§ **RECORDS FOR THIS EXERCISE**

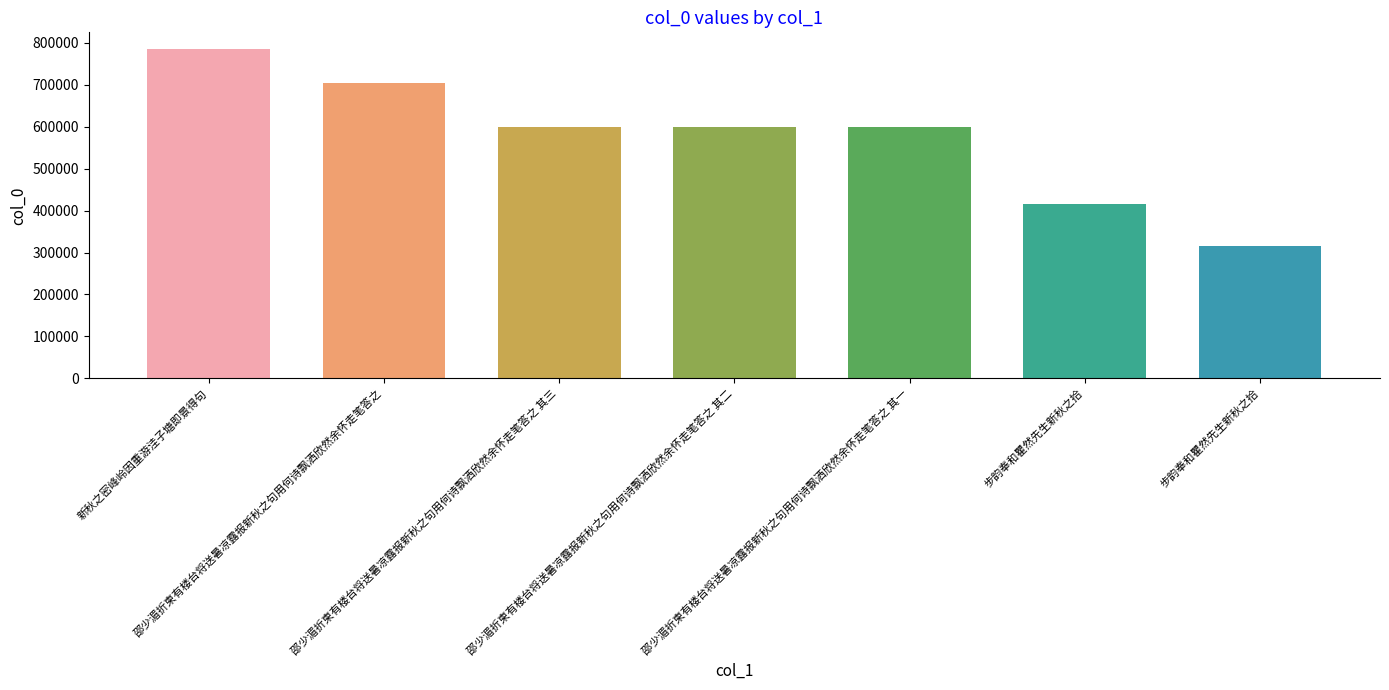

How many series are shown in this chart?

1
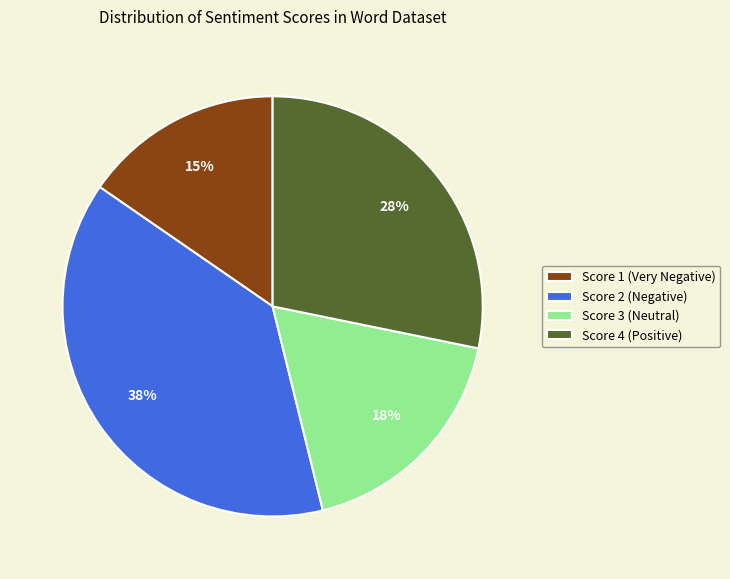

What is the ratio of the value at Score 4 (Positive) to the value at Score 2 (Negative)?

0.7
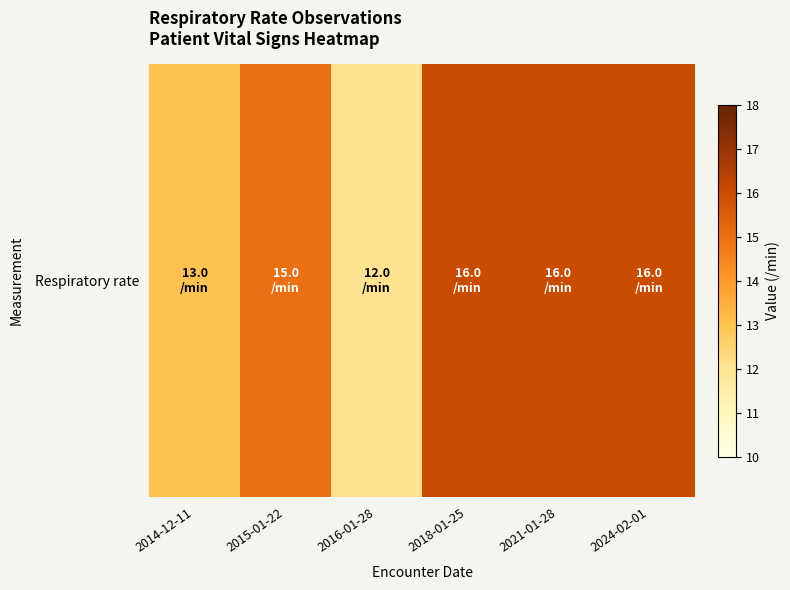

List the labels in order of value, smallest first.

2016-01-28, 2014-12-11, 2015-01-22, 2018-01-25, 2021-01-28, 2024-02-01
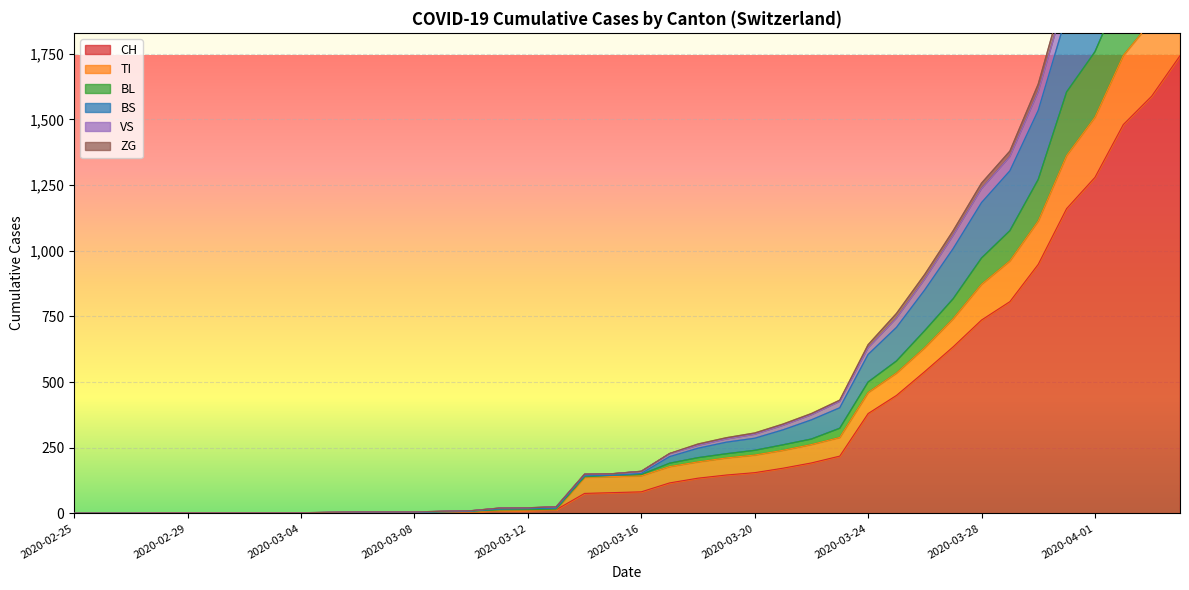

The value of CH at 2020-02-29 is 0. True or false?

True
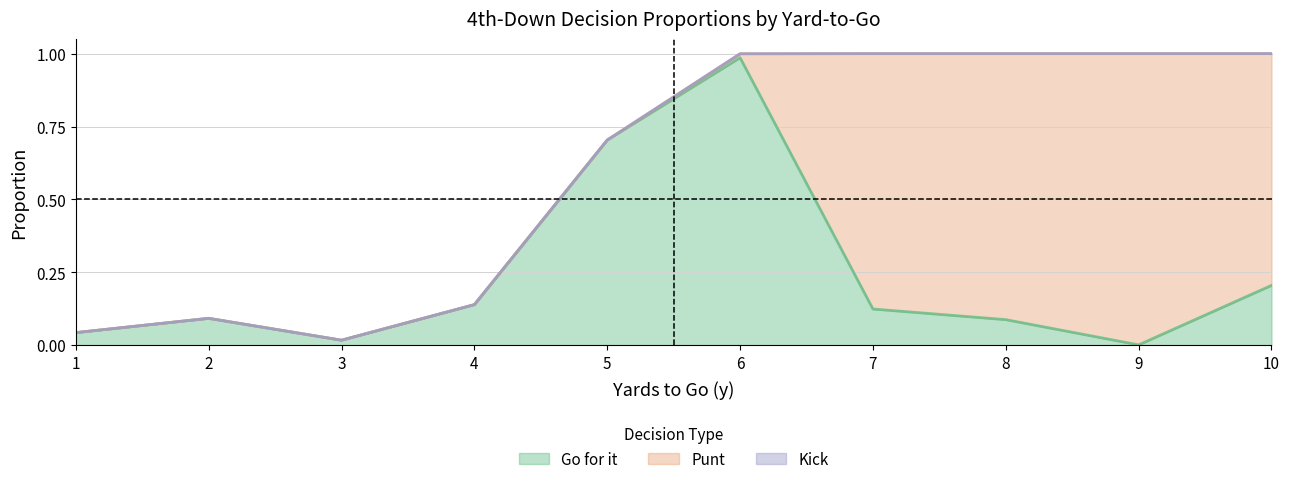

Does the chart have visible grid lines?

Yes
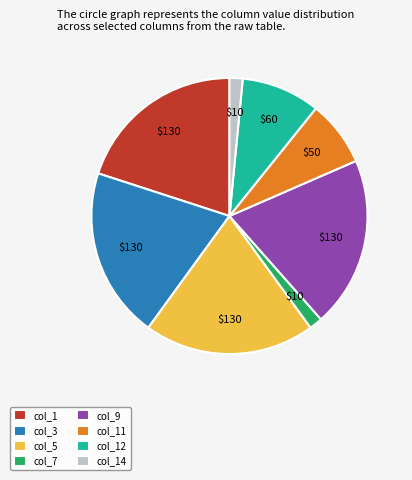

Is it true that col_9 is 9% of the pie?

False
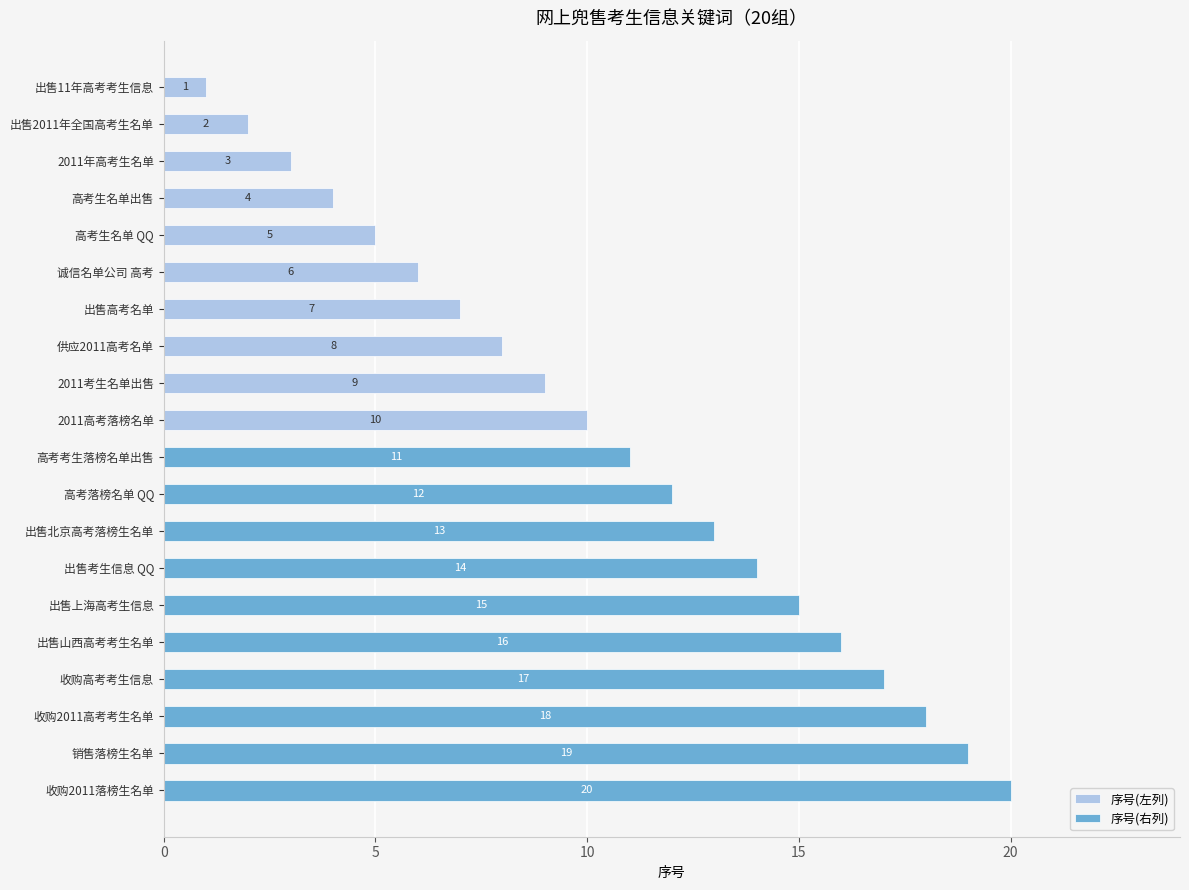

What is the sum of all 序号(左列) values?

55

§ **EXERCISE OBJECTIVE**
Turn all of the rows above into a single numbered list with one line per item, skipping the blank lines and leaving out the pictures.

§ **EXPECTED ANSWER**
1. How many series are shown in this chart?
2. 1
3. What is the ratio of the value at Score 4 (Positive) to the value at Score 2 (Negative)?
4. 0.7
5. List the labels in order of value, smallest first.
6. 2016-01-28, 2014-12-11, 2015-01-22, 2018-01-25, 2021-01-28, 2024-02-01
7. The value of CH at 2020-02-29 is 0. True or false?
8. True
9. Does the chart have visible grid lines?
10. Yes
11. Is it true that col_9 is 9% of the pie?
12. False
13. What is the sum of all 序号(左列) values?
14. 55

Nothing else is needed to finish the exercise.